In the summer of 2010, when the New York Knicks’ superstar chase was beginning to fade out with only Amar’e Stoudemire in hand, the Knicks turned their sights to other free agents. The superstar crop was mostly gone by this time, but some good role players still remained. The Knicks’ second big splash that summer was the acquisition of Raymond Felton – a signing I was absolutely thriled with.
Though Felton had been little more than a solid, if not unspectacular point guard through the first five years of his career with the Charlotte Bobcats, I just saw something in him that I liked. He routinely had his best games against the Knicks, posting averages of 19 points, 7 assists, and 6 rebounds per game against them in the 2009-10 season. I enjoyed his ability to briefly take over a game. I enjoyed watching a short man with a pudgy physique bolt in and out of the lane. And when he came to the Knicks, though he struggled at first, Felton was arguably the best point guard in a New York uniform in quite some time.
Let me remind you of how awesome Raymond Felton was:
Amar’e Stoudemire was not supposed to survive without Steve Nash; once chemistry developed, Stoudemire and Felton became the NBA’s hottest pick-and-roll duo as Stoudemire cruised to a streak of nine straight 30-point games.
Felton manned a ship of underdogs that became one of the league’s most efficient offenses.
Through the first two months of the season, when those Knicks were red hot, Felton averaged 18 points, 9 assists, 4 rebounds, and 2 steals per game – nearly elite-level stats.
With rumors of the Knicks pursuing Chris Paul, Steve Nash, Deron Williams, Felton squashed them by out-playing Paul (17 points, 13 assists, 5 rebounds in a win), posting a triple-double in a win over the Suns, and out-playing Williams, as well (23 points, 11 assists, 7 rebounds).
Raymond Felton once claimed he wanted to be a New Yorker for life.
But the past season-and-a-half hasn’t been kind to Felton. He was shipped to Denver where he came off the bench behind Ty Lawson and struggled with his shot. On 2011 Draft Night, Felton was traded to Portland where he initially did well, but struggled with conditioning, and his season became disastrous.
Now, with Felton entering free agency (as the Blazers almost surely will not pick up his option), there have been rumors of Felton returning to New York. Much of this depends on how the arbitrator rules the hearing for the Bird Rights case for Jeremy Lin and Steve Novak – if the Knicks have to use their mid-level excpetion to retain Lin, then Felton is most likely not an option. However, if the Knicks’ MLE remains, then Felton may be a realistic option. But would he be a good fit?

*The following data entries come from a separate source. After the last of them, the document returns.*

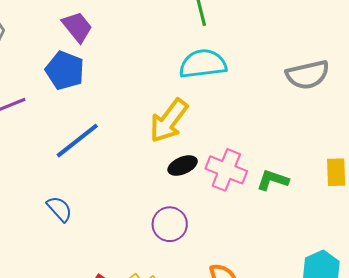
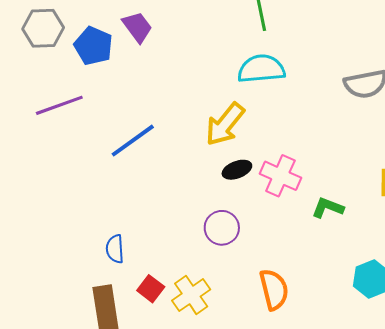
blue pentagon: (65, 71) -> (93, 46), moved
green L-shape: (273, 180) -> (328, 208), moved
blue semicircle: (59, 209) -> (115, 249), moved, turned -144

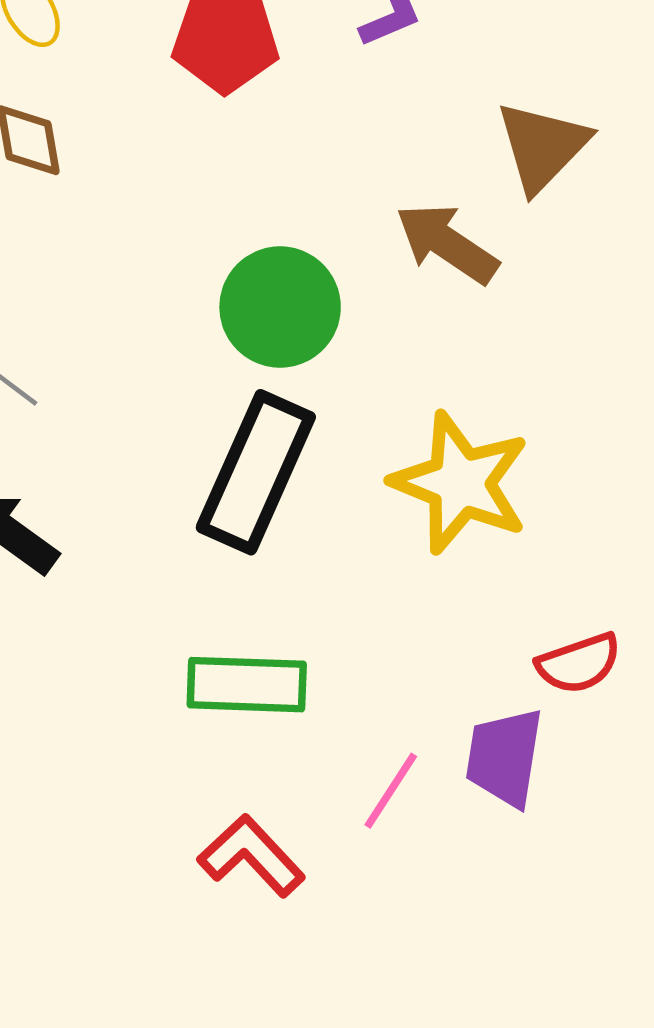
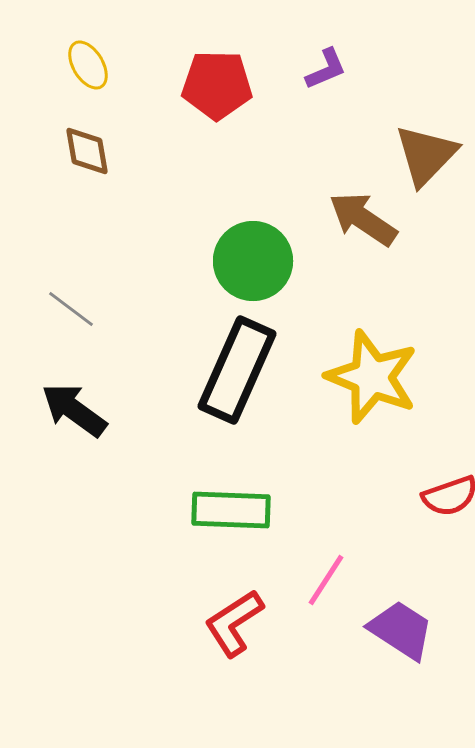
purple trapezoid: (504, 757) -> (401, 630), moved, turned 114
red L-shape: (251, 856) -> (234, 623), turned -80

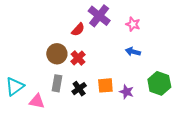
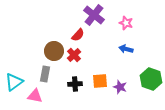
red semicircle: (78, 30) -> (78, 35), moved
gray rectangle: (57, 83) -> (45, 74), moved
black cross: (79, 89) -> (75, 84), turned 32

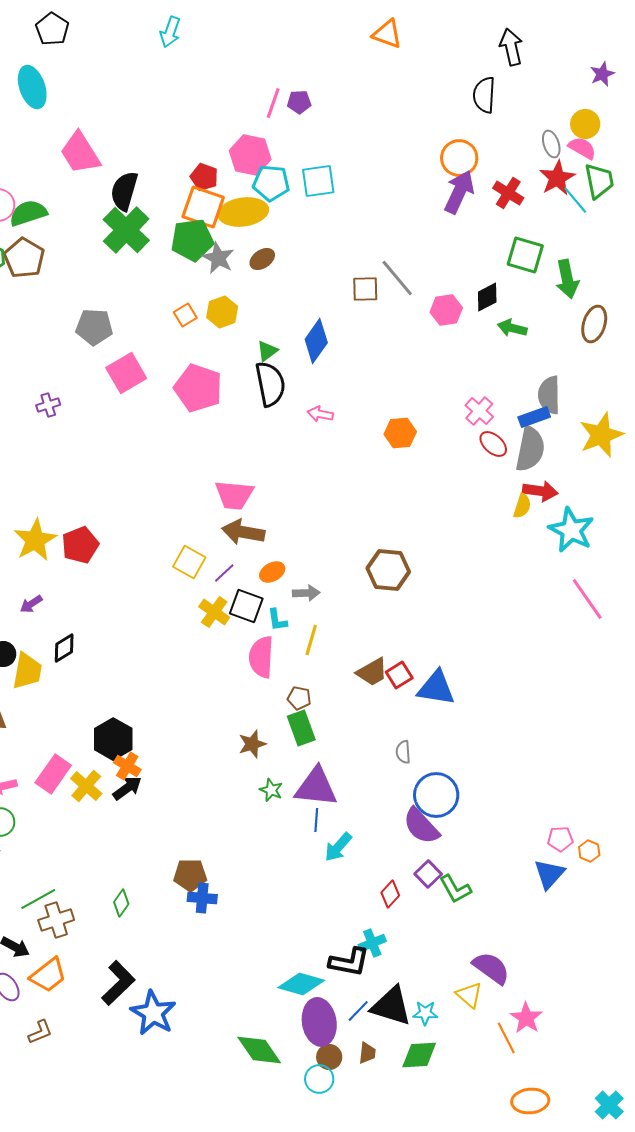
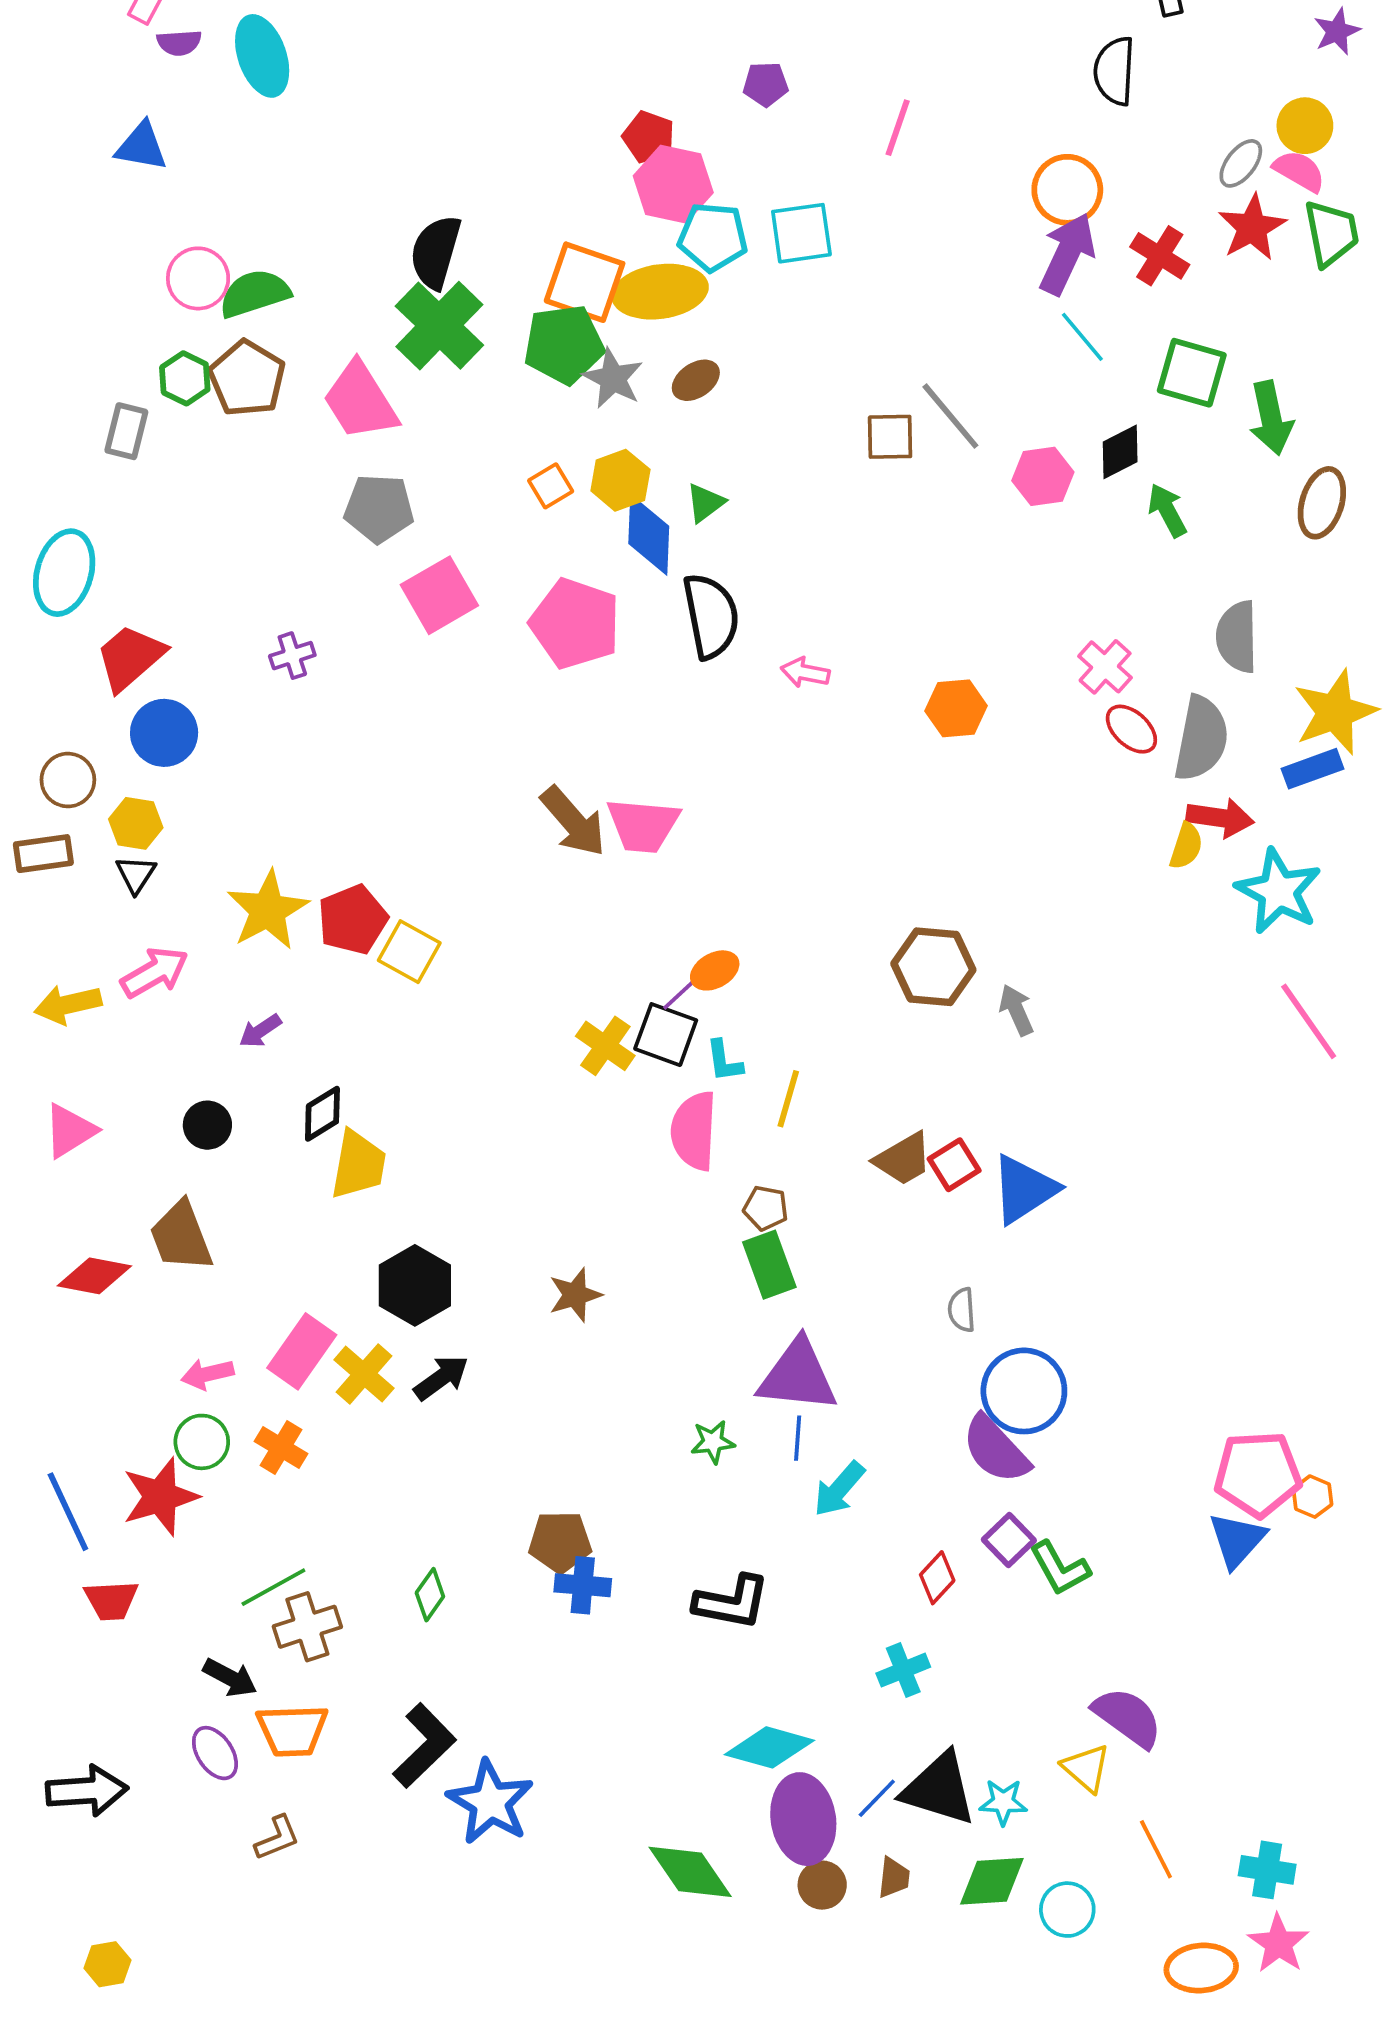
pink line: (273, 103) -> (898, 128), moved
gray ellipse: (551, 144) -> (1241, 163), turned 56
pink trapezoid: (80, 153) -> (360, 401), moved
red pentagon: (204, 177) -> (649, 137), moved
cyan line: (575, 200) -> (1082, 337), moved
green arrow: (512, 328) -> (1167, 510), turned 48
blue diamond: (316, 341) -> (649, 535), moved, turned -33
green triangle: (267, 351) -> (705, 503), moved
blue rectangle: (534, 417) -> (1312, 769), moved
brown arrow: (243, 532) -> (573, 822), moved, turned -141
yellow square: (189, 562) -> (409, 952), moved
purple line: (224, 573) -> (681, 993), moved
gray arrow: (306, 593) -> (1016, 1010), moved, turned -112
yellow trapezoid: (27, 671) -> (358, 1165), moved
blue triangle: (436, 688) -> (1024, 1189), turned -42
brown star: (252, 744) -> (575, 1295), moved
orange cross: (127, 766) -> (281, 1448), moved
green star: (271, 790) -> (713, 1442), moved, turned -30
pink pentagon: (560, 839) -> (1258, 1474), size x1.8
black L-shape: (349, 962) -> (732, 1602), moved
orange trapezoid: (48, 975) -> (292, 1730), turned 36
pink star: (526, 1018) -> (1279, 1943), moved
cyan circle: (319, 1079) -> (1067, 1910), moved
cyan cross: (609, 1105) -> (1267, 1870), moved, turned -36

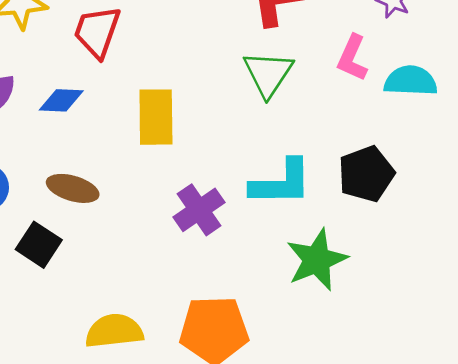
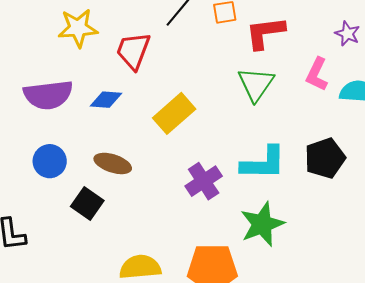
yellow rectangle: (156, 117) -> (174, 113), turned 48
green star: (317, 260) -> (262, 224), moved

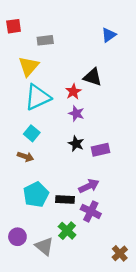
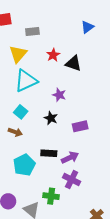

The natural response would be yes. Any time you can acquire a PG as talented as Felton (even in his worst seasons, he’s hovered around an average starting point guard), to be a backup, it’s almost a must. But this New York Knicks team is a vastly different Knicks team Felton played so well with originally.
Gone is Mike D’Antoni’s fast-paced offense, that let Felton dash around the court with free will. Gone are the shooters like Danilo Gallinari, Wilson Chandler, the jumpshots of Landry Fields and Toney Douglas (RIP, jumpshots, respectively).
The Knicks under Mike Woodson play at a slower pace, which has never been a good fit for Felton’s game. Felton’s Bobcats usually played somewhere between a league average and slowest pace in the NBA, and this past season, the Trailblazers played at exactly 15th in the NBA in pace – about 94 possessions per game. Felton’s best season – his 54 games with the Knicks – came with Mike D’Antoni, where the Knicks were around the top five in pace. Likewise, the Knicks lack the spacing that Felton likes to utilize to drive into the lane and run the pick-and-roll with the big men. That space will especially be lost if the Knicks don’t bring back Steve Novak and J.R. Smith.
My love for Raymond Felton would swoon if he returned to the Knicks, but in complete honesty, there may be better fits.